Stored data entries:
━━━━━━━━━━━━━━━━━━━━
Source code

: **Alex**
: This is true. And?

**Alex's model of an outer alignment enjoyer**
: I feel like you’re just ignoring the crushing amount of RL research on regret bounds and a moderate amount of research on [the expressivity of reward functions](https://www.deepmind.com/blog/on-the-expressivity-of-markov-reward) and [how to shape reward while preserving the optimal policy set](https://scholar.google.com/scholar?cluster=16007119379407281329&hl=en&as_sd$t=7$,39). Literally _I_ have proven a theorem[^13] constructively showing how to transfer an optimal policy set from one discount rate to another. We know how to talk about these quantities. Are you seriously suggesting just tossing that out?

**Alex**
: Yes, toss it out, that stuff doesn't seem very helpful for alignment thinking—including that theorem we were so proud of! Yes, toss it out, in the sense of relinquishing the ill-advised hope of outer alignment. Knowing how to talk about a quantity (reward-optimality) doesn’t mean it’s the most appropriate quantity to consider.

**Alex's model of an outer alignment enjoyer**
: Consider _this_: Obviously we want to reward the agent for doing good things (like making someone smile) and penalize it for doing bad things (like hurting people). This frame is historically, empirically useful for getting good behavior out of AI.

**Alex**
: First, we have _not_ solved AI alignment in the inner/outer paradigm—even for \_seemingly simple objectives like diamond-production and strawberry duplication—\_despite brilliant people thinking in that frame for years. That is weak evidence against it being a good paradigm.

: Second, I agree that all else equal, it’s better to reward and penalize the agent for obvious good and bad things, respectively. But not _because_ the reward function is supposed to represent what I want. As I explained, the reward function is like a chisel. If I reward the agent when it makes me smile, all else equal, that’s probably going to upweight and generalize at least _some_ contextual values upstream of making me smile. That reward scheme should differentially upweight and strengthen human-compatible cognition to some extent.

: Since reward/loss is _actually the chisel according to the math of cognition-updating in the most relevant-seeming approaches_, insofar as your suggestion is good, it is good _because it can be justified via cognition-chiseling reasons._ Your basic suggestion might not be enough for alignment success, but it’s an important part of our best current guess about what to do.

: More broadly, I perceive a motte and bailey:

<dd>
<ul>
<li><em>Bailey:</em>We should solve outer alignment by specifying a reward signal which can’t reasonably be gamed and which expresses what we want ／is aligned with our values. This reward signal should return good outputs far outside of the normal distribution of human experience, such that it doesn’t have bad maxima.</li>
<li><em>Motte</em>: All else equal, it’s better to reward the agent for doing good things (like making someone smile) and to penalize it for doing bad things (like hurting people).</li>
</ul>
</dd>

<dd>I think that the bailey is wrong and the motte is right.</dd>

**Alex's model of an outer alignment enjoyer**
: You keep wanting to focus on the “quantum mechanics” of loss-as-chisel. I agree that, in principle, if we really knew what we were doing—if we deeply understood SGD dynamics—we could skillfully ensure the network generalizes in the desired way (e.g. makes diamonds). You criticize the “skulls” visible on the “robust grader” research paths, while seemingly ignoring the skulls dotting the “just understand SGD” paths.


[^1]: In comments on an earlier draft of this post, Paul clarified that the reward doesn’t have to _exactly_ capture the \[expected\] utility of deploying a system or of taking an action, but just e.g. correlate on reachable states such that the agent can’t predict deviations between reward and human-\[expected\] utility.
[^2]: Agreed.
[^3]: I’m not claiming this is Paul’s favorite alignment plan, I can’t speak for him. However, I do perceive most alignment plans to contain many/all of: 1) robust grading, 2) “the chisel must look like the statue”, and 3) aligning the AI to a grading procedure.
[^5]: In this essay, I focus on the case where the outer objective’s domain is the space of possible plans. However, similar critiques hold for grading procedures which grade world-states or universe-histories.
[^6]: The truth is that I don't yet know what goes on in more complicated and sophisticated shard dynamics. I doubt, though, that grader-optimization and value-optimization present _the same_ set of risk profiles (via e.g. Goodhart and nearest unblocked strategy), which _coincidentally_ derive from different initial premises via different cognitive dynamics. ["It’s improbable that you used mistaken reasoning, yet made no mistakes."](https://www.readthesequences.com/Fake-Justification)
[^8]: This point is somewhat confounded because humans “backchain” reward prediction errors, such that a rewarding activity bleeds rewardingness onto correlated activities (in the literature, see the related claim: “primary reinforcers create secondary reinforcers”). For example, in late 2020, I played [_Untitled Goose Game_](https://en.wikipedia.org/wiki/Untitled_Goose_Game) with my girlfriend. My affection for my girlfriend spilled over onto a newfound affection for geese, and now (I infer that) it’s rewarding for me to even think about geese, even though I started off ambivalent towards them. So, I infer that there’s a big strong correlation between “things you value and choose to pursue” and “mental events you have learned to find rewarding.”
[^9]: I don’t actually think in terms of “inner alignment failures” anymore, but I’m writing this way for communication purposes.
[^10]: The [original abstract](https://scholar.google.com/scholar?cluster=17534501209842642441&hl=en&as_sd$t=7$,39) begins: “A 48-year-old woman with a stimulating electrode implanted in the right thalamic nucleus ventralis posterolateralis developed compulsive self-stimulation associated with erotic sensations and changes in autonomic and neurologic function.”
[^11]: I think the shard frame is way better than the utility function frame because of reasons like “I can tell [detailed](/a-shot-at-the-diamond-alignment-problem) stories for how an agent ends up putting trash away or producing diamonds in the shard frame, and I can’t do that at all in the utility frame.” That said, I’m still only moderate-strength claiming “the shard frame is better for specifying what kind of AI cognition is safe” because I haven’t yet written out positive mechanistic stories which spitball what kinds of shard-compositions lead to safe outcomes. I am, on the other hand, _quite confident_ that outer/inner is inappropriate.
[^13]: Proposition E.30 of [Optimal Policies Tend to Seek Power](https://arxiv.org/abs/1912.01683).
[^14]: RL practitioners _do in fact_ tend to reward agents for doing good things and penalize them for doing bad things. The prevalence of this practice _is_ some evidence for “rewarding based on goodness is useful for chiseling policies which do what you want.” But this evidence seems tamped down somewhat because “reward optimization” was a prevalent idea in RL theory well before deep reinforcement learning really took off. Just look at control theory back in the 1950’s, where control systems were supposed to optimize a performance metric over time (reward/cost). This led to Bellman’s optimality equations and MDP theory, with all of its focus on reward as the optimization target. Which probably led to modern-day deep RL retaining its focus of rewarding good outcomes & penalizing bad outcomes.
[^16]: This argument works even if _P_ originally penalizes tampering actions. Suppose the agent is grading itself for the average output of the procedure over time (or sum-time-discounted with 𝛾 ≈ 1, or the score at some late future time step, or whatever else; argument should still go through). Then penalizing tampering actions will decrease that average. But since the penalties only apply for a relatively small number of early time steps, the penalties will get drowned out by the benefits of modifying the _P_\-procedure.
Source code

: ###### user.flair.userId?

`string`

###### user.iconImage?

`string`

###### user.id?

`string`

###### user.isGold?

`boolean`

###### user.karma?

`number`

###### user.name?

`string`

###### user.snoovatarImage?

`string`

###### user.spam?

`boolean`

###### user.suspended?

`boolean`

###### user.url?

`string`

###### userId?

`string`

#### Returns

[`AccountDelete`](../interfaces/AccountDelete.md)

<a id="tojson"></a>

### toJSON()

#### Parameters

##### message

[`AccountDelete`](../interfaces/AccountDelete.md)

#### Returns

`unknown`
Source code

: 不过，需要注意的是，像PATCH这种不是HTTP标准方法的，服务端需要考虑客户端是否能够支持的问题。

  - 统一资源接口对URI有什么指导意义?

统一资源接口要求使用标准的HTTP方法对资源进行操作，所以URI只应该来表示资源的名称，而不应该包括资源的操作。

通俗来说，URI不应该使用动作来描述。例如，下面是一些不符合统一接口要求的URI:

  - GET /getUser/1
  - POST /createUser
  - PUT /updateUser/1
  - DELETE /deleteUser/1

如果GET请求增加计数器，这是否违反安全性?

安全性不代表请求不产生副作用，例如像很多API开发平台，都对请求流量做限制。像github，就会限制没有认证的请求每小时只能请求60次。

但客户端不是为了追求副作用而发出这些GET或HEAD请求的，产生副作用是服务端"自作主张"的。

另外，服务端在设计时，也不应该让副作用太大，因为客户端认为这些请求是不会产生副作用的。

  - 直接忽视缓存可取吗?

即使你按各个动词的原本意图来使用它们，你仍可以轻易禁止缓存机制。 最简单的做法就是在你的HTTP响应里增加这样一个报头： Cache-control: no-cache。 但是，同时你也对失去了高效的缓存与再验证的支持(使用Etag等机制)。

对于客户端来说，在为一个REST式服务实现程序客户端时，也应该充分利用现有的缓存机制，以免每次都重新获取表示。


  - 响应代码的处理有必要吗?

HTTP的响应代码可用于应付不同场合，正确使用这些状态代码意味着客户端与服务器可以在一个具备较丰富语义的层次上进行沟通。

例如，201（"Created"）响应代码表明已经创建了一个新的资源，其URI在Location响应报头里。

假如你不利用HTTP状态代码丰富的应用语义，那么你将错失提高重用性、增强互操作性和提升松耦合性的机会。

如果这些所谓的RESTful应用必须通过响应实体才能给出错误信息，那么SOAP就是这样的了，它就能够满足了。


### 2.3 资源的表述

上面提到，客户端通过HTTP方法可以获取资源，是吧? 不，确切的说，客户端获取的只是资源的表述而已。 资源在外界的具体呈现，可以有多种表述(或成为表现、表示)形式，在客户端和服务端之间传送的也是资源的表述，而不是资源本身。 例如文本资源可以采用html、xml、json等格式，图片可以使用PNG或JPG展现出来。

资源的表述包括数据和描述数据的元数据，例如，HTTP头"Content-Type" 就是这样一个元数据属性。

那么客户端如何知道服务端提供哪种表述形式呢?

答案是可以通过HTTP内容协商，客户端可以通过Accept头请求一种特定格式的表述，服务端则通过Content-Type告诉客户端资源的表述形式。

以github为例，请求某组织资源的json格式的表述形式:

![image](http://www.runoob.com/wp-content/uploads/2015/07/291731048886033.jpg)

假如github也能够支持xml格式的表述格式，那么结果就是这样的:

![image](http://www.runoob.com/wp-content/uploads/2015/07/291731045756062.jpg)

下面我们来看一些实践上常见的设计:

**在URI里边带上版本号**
━━━━━━━━━━━━━━━━━━━━
Wherever the string "research" appears in a line of the records above, copy that line.

: I feel like you’re just ignoring the crushing amount of RL research on regret bounds and a moderate amount of research on [the expressivity of reward functions](https://www.deepmind.com/blog/on-the-expressivity-of-markov-reward) and [how to shape reward while preserving the optimal policy set](https://scholar.google.com/scholar?cluster=16007119379407281329&hl=en&as_sd$t=7$,39). Literally _I_ have proven a theorem[^13] constructively showing how to transfer an optimal policy set from one discount rate to another. We know how to talk about these quantities. Are you seriously suggesting just tossing that out?
: You keep wanting to focus on the “quantum mechanics” of loss-as-chisel. I agree that, in principle, if we really knew what we were doing—if we deeply understood SGD dynamics—we could skillfully ensure the network generalizes in the desired way (e.g. makes diamonds). You criticize the “skulls” visible on the “robust grader” research paths, while seemingly ignoring the skulls dotting the “just understand SGD” paths.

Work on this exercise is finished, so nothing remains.